> _Aim of the task_: Among the lines below, restate word for word only those from the line with "ΟΔΗΓΙΕΣ ΓΙΑ ΤΗΝ" through the line with "List Of Items (Sorted by Table of contents in", with both end lines kept.
##########
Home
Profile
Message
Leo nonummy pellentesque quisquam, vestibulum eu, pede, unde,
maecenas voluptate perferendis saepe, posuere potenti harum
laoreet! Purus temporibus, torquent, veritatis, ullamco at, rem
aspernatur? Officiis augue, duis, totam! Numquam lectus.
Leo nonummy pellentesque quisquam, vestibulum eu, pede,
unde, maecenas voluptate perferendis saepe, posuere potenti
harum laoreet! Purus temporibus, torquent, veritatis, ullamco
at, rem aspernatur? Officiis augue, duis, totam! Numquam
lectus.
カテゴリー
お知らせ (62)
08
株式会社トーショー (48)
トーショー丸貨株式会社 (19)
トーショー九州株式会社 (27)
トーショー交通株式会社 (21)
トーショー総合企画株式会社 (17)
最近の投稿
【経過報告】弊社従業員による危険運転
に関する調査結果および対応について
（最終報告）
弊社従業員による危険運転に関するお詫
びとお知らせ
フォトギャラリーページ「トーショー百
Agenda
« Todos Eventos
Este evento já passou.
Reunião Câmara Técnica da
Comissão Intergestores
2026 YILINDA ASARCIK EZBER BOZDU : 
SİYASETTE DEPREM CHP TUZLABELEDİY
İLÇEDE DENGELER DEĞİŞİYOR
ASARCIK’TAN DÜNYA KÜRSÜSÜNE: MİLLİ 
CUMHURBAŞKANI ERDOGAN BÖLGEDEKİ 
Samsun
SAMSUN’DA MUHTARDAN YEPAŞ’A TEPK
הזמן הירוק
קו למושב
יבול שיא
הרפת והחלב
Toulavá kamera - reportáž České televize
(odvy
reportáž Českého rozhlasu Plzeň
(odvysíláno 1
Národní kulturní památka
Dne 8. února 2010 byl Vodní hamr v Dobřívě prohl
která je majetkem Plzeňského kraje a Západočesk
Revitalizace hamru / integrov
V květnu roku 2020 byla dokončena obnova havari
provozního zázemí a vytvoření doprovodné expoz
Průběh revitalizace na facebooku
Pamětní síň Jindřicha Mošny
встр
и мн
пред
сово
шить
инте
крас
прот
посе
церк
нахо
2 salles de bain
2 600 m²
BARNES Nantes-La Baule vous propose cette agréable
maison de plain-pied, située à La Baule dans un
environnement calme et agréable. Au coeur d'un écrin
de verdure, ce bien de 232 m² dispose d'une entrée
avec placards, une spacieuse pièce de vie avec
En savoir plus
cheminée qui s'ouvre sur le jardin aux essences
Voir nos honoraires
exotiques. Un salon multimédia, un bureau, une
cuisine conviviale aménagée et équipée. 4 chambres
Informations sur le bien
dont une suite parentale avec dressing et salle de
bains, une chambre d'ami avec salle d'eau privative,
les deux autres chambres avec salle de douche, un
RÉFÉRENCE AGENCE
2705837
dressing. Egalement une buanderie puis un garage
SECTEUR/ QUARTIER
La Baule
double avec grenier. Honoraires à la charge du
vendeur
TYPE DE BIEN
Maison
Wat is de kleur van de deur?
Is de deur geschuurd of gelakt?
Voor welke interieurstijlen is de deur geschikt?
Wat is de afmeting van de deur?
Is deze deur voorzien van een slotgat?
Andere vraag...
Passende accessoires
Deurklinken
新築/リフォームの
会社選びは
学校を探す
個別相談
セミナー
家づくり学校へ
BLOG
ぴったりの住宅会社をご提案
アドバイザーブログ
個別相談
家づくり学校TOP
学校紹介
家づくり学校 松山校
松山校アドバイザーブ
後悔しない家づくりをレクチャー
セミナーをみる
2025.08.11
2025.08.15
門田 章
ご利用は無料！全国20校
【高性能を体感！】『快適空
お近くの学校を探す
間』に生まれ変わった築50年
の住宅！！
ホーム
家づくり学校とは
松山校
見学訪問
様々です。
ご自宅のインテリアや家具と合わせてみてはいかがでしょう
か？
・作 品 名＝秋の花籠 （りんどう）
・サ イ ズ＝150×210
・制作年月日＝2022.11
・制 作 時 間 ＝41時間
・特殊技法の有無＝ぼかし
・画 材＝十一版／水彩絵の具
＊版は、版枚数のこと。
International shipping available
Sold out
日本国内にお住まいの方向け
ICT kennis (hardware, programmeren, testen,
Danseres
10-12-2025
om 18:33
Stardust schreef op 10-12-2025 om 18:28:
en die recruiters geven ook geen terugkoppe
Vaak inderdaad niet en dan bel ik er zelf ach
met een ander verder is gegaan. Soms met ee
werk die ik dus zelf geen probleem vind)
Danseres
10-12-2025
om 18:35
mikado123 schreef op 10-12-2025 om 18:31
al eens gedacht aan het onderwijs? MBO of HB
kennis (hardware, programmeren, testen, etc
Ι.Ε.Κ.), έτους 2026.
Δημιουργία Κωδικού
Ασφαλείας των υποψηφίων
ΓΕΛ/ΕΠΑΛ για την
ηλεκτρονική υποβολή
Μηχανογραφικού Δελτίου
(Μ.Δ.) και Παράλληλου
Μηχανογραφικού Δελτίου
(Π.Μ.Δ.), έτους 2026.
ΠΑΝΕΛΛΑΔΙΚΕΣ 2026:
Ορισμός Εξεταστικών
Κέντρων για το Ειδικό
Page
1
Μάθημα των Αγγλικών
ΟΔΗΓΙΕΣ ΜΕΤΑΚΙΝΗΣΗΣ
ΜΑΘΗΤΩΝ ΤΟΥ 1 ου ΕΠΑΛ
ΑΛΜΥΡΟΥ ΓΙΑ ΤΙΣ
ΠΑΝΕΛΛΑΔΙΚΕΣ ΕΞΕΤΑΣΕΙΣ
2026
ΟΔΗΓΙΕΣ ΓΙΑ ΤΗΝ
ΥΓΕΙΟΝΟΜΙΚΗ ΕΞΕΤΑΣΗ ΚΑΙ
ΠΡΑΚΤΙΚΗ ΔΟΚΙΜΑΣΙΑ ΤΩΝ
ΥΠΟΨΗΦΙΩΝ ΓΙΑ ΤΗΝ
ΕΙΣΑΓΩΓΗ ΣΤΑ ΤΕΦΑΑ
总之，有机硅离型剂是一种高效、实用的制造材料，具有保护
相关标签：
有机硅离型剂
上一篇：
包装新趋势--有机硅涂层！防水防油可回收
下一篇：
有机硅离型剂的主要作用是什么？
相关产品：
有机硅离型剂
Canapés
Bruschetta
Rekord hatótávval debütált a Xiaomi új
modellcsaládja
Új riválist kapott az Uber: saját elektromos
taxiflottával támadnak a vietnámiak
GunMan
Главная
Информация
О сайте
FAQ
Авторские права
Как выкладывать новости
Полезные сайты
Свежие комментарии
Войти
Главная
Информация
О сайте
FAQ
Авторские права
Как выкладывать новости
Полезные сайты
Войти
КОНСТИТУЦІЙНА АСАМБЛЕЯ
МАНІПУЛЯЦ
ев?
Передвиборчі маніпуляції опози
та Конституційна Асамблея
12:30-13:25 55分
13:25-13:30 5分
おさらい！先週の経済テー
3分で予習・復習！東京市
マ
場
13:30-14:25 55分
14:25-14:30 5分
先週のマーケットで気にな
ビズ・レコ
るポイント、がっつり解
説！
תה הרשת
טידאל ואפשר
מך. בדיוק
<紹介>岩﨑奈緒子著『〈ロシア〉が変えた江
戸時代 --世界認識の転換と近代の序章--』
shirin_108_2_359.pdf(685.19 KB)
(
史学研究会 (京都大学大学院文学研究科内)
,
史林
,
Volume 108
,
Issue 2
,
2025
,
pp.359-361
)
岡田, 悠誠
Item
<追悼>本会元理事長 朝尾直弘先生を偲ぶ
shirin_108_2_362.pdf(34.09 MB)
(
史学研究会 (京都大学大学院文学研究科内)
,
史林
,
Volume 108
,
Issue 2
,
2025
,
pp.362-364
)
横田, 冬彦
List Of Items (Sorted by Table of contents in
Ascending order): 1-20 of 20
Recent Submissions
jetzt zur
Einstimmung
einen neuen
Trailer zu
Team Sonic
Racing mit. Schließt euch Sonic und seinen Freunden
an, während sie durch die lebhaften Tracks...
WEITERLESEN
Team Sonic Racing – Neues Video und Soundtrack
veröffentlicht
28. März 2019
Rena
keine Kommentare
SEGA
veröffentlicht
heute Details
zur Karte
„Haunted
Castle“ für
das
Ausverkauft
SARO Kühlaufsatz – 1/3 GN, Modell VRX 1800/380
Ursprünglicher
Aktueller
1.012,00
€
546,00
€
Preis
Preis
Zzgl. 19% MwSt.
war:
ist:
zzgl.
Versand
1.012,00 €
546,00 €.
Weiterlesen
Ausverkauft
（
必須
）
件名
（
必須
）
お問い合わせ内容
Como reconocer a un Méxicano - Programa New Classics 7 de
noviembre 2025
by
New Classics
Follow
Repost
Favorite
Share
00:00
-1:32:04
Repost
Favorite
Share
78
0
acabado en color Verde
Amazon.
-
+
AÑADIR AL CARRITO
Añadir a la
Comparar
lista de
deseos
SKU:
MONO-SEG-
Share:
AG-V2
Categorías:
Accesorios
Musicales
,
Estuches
##########
> _Solution_:
ΟΔΗΓΙΕΣ ΓΙΑ ΤΗΝ
ΥΓΕΙΟΝΟΜΙΚΗ ΕΞΕΤΑΣΗ ΚΑΙ
ΠΡΑΚΤΙΚΗ ΔΟΚΙΜΑΣΙΑ ΤΩΝ
ΥΠΟΨΗΦΙΩΝ ΓΙΑ ΤΗΝ
ΕΙΣΑΓΩΓΗ ΣΤΑ ΤΕΦΑΑ
总之，有机硅离型剂是一种高效、实用的制造材料，具有保护
相关标签：
有机硅离型剂
上一篇：
包装新趋势--有机硅涂层！防水防油可回收
下一篇：
有机硅离型剂的主要作用是什么？
相关产品：
有机硅离型剂
Canapés
Bruschetta
Rekord hatótávval debütált a Xiaomi új
modellcsaládja
Új riválist kapott az Uber: saját elektromos
taxiflottával támadnak a vietnámiak
GunMan
Главная
Информация
О сайте
FAQ
Авторские права
Как выкладывать новости
Полезные сайты
Свежие комментарии
Войти
Главная
Информация
О сайте
FAQ
Авторские права
Как выкладывать новости
Полезные сайты
Войти
КОНСТИТУЦІЙНА АСАМБЛЕЯ
МАНІПУЛЯЦ
ев?
Передвиборчі маніпуляції опози
та Конституційна Асамблея
12:30-13:25 55分
13:25-13:30 5分
おさらい！先週の経済テー
3分で予習・復習！東京市
マ
場
13:30-14:25 55分
14:25-14:30 5分
先週のマーケットで気にな
ビズ・レコ
るポイント、がっつり解
説！
תה הרשת
טידאל ואפשר
מך. בדיוק
<紹介>岩﨑奈緒子著『〈ロシア〉が変えた江
戸時代 --世界認識の転換と近代の序章--』
shirin_108_2_359.pdf(685.19 KB)
(
史学研究会 (京都大学大学院文学研究科内)
,
史林
,
Volume 108
,
Issue 2
,
2025
,
pp.359-361
)
岡田, 悠誠
Item
<追悼>本会元理事長 朝尾直弘先生を偲ぶ
shirin_108_2_362.pdf(34.09 MB)
(
史学研究会 (京都大学大学院文学研究科内)
,
史林
,
Volume 108
,
Issue 2
,
2025
,
pp.362-364
)
横田, 冬彦
List Of Items (Sorted by Table of contents in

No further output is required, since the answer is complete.